É comum que os pais, em suas expressões cotidianas de amor pelos filhos, nas demonstrações de carinho, deem beijos na boca da criança, que rapidamente são correspondidos por ela. A intenção, certamente, é de um comportamento amoroso e inocente, que expressa o vínculo existente entre eles. 

Contudo, é importante lembrar que, desde o momento do nascimento, somos seres em desenvolvimento. Assim, as noções de afeto e de sexualidade da criança são bastante distintas das do adulto e encontram-se em franco processo de amadurecimento. Aquilo que é percebido como carinho, como demonstração de afeto, como permitido ou não, vai sendo construído paulatinamente, a partir de suas primeiras relações.

Quando a criança aprende desde bebê a beijar os pais na boca, ela vai associando esse comportamento a algo bom, que se faz com pessoas que gosta. Desse modo, haverá uma forte tendência a reproduzir esse tipo de ação com outras pessoas que gosta: com os coleguinhas da escola, com a professora, com a babá, com outros adultos ao seu redor. 

Nesse sentido, a criança pode se tornar um alvo fácil para uma pessoa mal intencionada, que queira se aproveitar dessa conduta. Uma vez que o beijo na boca é algo natural para aquela criança, um abusador sexual buscará utilizar isso em benefício próprio, dessensibilizando a criança para atos cada vez mais erotizados. 

Por isso é tão importante que a criança aprenda desde muito cedo que há comportamentos que são de crianças e há comportamentos que são de adultos. Assim, fica claro que existem carinhos que são trocados apenas entre adultos. Beijo na boca é um comportamento de adulto, é algo que os adultos fazem quando se gostam, quando namoram etc. Já as crianças demonstram carinho abraçando, pegando na mão, dando beijos no rosto ou na bochecha.  

Eventualmente, esse tipo de regra pode parecer exagero, pois os pais têm certeza de que a criança está em um ambiente seguro, que está apenas “em família” e que “não tem maldade nenhuma” no beijo na boca que dão em seus filhos. 

Ainda assim, é preciso entender que a criança não tem esse limite claro, do que é seguro, na cabeça dela. Ao contrário, essas noções estão sendo construídas. Ainda que existam diferenças claras de significados entre um beijo na boca de um casal e um “selinho” de carinho, esses limites não estão bem estabelecidos nos anos iniciais da vida. Apenas em uma fase mais avançada de desenvolvimento a criança consegue ter uma compreensão global sobre isso.   

Um ponto que vale a pena lembrar é que a boca é uma zona erógena do corpo que provoca sensações de prazer. Então, sendo o beijo na boca um comportamento natural, com o tempo, algumas crianças podem passar a repetir esse gesto com várias outras pessoas, simplesmente porque é bom. 
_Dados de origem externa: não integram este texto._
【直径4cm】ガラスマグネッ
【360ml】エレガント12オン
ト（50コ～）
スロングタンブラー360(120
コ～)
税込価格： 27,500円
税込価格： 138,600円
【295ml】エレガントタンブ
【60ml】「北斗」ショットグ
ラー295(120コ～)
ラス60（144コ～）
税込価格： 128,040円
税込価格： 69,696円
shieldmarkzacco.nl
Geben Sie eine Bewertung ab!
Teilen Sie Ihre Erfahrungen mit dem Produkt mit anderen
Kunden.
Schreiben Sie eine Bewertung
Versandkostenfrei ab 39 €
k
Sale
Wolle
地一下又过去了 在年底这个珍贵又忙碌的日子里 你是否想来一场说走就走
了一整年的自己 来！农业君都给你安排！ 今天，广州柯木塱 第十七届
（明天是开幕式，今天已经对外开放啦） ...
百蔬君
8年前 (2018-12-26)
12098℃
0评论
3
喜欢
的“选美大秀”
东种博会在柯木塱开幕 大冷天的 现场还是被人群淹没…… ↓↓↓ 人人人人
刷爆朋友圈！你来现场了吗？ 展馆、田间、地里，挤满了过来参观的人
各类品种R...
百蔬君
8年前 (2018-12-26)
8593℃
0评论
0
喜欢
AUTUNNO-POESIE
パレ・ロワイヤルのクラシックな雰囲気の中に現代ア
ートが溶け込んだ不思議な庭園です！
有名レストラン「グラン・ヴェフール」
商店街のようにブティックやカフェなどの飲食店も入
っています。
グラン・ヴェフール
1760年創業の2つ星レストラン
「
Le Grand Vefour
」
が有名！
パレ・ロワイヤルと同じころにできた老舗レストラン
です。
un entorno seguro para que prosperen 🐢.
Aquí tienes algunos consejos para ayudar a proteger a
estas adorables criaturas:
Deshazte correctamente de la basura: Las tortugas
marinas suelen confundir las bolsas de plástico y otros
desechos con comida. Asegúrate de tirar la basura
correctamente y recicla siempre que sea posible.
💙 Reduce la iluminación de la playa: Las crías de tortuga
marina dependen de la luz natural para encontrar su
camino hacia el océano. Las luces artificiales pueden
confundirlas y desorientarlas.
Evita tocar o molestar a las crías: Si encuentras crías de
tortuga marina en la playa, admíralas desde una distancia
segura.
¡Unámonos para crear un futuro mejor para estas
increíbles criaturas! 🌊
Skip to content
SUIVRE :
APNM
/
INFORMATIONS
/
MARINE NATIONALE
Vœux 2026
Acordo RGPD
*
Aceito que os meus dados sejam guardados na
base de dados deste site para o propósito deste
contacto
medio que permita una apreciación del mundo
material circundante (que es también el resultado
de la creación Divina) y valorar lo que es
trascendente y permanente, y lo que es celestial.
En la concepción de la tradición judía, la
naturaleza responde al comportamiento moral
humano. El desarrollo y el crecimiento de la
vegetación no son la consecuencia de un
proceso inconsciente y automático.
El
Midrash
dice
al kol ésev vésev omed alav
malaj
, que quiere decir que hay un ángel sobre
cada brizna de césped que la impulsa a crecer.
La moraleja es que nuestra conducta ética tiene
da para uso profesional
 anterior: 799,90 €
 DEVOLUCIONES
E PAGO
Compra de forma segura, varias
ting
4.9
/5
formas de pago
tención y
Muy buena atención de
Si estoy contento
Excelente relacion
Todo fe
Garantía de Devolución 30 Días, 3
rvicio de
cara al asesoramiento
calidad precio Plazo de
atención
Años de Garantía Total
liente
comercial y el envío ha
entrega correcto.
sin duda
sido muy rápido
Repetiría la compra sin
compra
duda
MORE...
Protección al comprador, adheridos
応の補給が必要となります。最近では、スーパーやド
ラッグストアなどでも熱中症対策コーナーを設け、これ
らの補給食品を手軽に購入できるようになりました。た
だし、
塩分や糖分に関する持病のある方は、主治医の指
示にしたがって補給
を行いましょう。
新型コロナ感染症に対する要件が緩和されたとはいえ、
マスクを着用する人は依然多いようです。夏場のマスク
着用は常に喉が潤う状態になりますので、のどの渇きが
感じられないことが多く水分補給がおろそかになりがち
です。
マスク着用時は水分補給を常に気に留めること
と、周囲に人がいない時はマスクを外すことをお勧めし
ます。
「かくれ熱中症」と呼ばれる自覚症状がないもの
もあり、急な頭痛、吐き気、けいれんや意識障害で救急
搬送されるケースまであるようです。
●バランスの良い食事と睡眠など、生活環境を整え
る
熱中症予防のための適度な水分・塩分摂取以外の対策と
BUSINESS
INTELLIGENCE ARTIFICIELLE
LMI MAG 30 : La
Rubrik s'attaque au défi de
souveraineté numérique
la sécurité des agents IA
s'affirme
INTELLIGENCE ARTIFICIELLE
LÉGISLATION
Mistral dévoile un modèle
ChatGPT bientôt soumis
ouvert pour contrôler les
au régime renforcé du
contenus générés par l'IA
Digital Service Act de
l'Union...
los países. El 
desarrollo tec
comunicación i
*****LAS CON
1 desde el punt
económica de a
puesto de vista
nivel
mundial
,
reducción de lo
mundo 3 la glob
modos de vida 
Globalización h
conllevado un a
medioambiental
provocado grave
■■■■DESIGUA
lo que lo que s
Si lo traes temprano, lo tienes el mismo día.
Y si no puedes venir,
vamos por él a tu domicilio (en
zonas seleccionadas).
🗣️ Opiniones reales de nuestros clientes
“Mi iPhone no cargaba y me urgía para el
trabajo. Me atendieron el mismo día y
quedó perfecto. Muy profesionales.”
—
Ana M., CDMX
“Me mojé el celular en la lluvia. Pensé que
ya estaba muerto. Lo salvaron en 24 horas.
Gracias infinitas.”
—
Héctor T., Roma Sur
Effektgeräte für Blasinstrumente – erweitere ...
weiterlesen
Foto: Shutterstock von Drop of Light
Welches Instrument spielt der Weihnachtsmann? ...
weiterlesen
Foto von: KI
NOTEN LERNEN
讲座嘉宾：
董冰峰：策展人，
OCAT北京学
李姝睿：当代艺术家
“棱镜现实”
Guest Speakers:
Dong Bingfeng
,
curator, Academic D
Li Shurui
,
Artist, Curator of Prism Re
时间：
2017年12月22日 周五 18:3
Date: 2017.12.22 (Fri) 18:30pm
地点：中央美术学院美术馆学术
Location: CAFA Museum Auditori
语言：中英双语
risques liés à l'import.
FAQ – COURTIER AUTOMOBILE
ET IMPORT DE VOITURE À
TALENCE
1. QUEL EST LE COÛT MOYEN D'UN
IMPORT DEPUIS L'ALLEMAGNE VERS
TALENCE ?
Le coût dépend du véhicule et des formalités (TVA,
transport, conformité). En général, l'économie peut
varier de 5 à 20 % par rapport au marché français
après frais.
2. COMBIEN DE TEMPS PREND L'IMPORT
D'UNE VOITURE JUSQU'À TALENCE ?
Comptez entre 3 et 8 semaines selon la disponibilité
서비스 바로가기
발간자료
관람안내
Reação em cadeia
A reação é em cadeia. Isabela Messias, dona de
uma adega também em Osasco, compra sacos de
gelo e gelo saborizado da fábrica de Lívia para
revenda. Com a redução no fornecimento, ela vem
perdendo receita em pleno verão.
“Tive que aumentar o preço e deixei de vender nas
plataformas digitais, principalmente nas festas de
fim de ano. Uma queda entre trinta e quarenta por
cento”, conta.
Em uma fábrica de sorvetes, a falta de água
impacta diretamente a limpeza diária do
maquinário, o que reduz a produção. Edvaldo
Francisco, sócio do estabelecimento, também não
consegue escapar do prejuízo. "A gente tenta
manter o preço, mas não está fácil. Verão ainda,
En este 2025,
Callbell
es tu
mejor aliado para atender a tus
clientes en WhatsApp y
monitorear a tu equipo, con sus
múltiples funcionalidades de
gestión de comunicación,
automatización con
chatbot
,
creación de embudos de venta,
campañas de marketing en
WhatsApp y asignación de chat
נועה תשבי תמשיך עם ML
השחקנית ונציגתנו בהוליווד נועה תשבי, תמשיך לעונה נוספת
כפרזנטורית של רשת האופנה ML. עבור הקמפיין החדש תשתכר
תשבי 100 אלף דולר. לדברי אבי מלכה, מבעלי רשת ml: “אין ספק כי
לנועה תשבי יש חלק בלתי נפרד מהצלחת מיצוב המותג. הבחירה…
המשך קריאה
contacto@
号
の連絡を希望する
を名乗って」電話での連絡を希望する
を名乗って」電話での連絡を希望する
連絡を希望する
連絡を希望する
Além disso, na nossa sociedade, o beijo na boca tem uma conotação sexual, pois é a forma como um casal que possui alguma ligação erótica demonstra o afeto. Aos poucos, na medida em que cresce, a criança vai percebendo o sentido que o beijo na boca tem para outras famílias ou grupos sociais. Esses limites entre o que tem conotação afetiva e o que tem conotação sexual pode se tornar uma fonte de confusão e angústia para ela.